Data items
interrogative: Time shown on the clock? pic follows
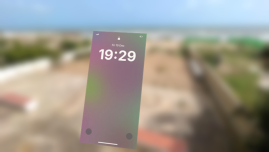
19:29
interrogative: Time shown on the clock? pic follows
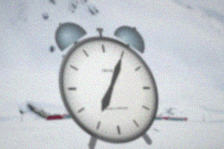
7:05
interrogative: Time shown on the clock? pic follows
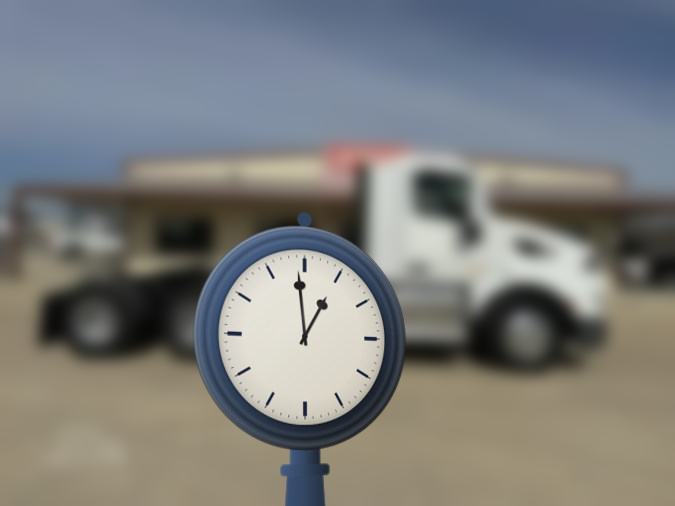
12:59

Directive >>
Rewrite the rows above, substituting "watch face" for every "clock" and changing nothing else. Leave the pictures out.

Answer for the task >>
interrogative: Time shown on the watch face? pic follows
19:29
interrogative: Time shown on the watch face? pic follows
7:05
interrogative: Time shown on the watch face? pic follows
12:59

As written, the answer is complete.